• [Set problem]:
Reproduce every text line of the records below verbatim, and omit the pictures from your output.

• [Listed records]:
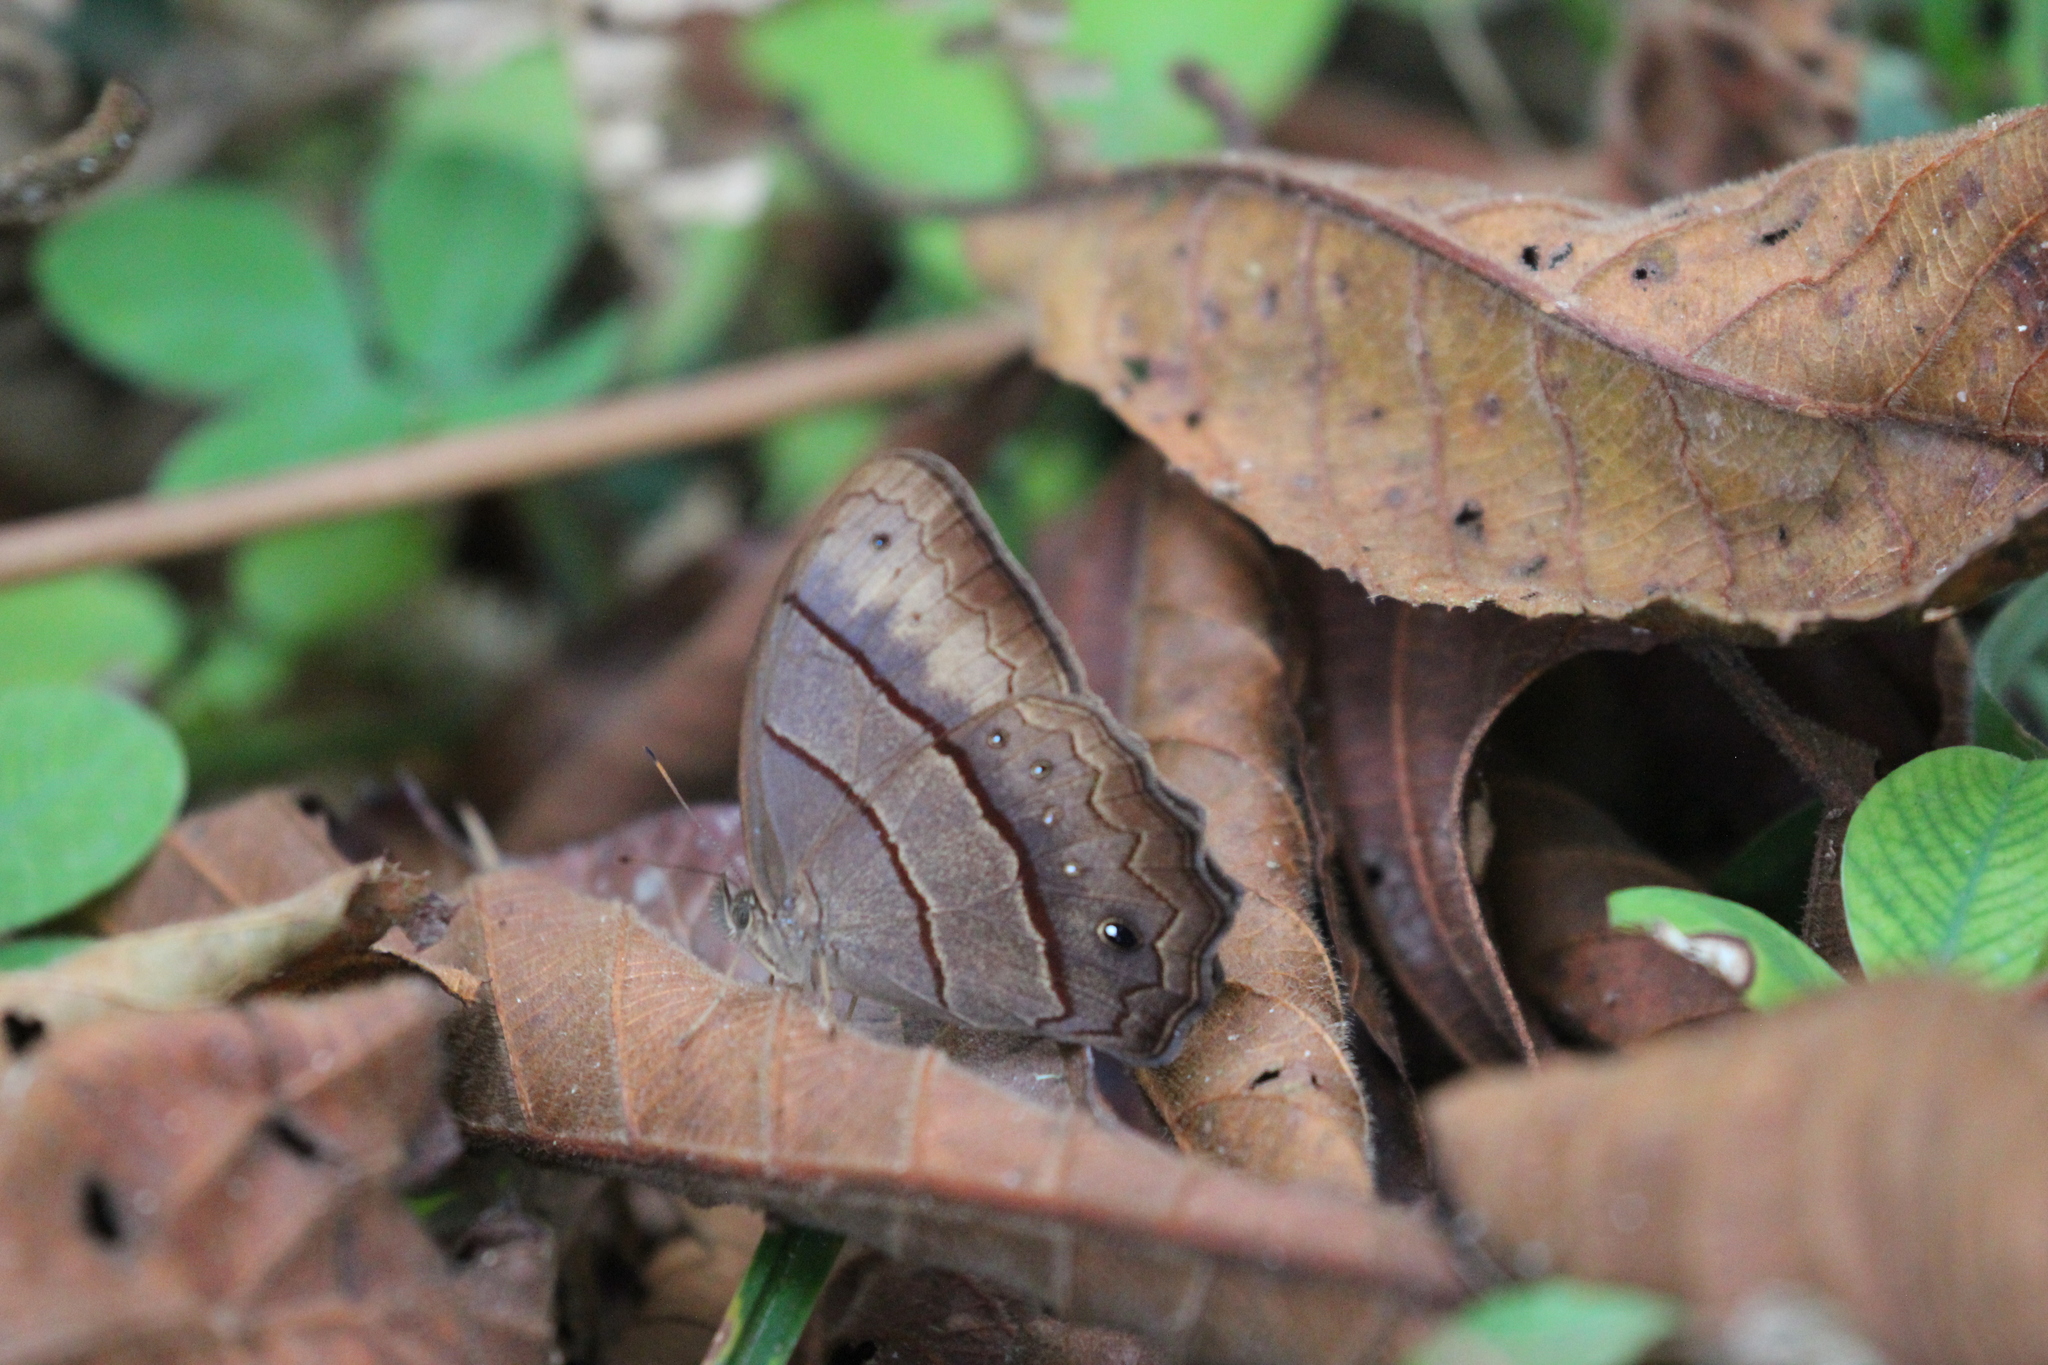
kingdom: Animalia
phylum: Arthropoda
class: Insecta
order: Lepidoptera
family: Nymphalidae
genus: Satyrotaygetis
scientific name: Satyrotaygetis satyrina
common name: Wide-bordered satyr
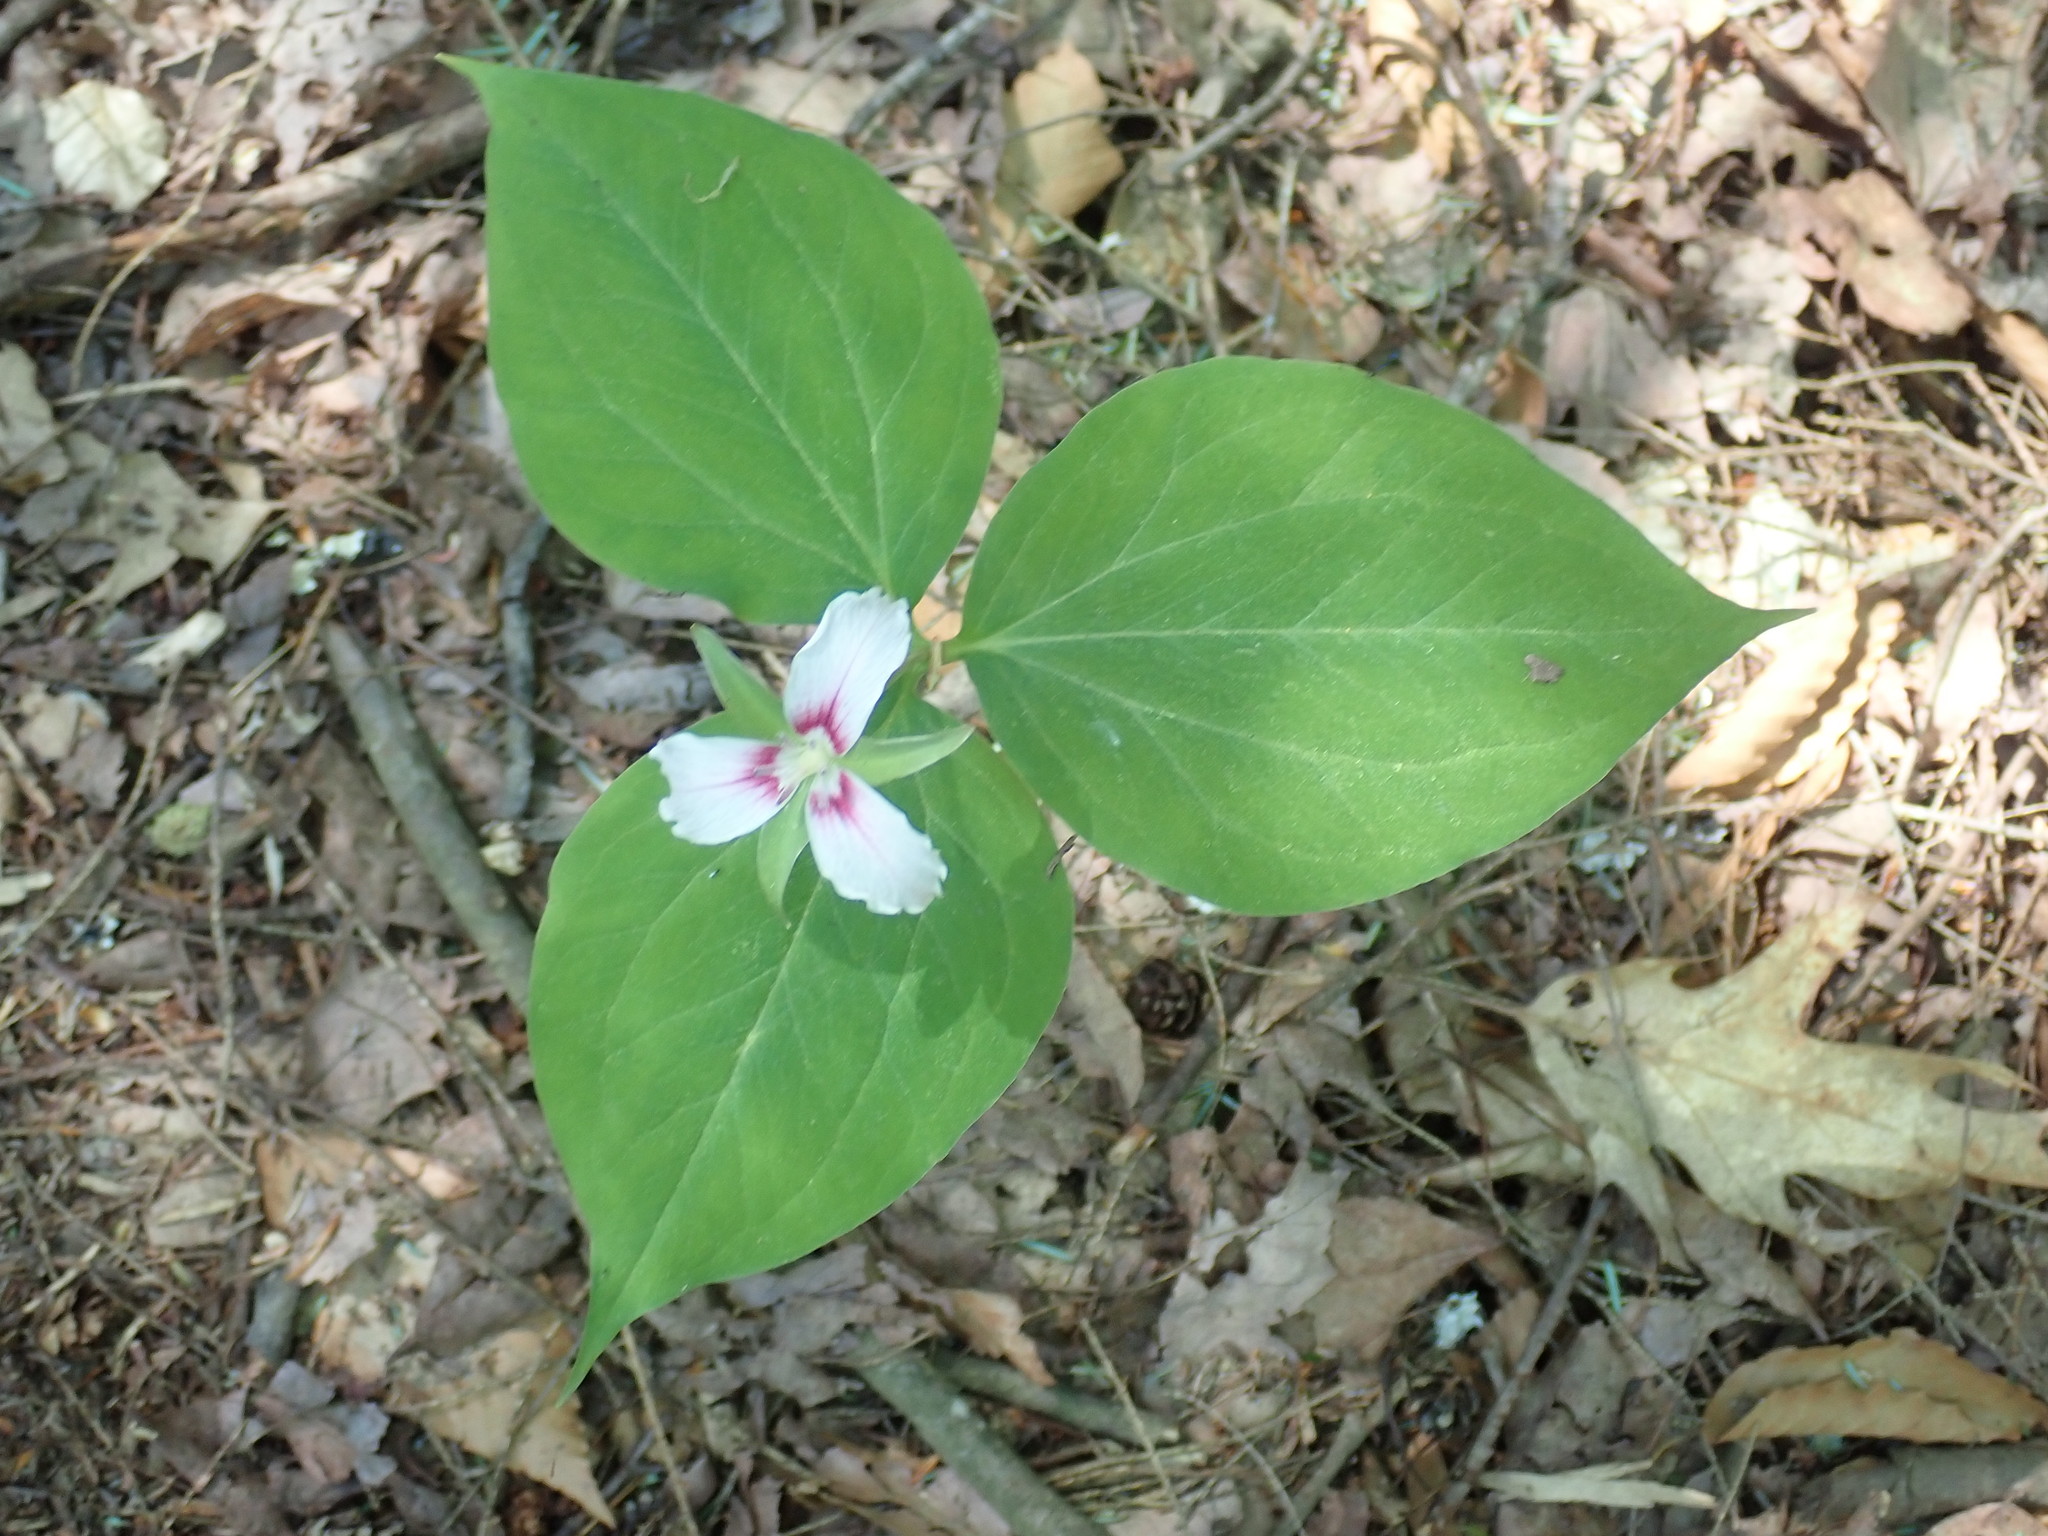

• [The solution]:
kingdom: Animalia
phylum: Arthropoda
class: Insecta
order: Lepidoptera
family: Nymphalidae
genus: Satyrotaygetis
scientific name: Satyrotaygetis satyrina
common name: Wide-bordered satyr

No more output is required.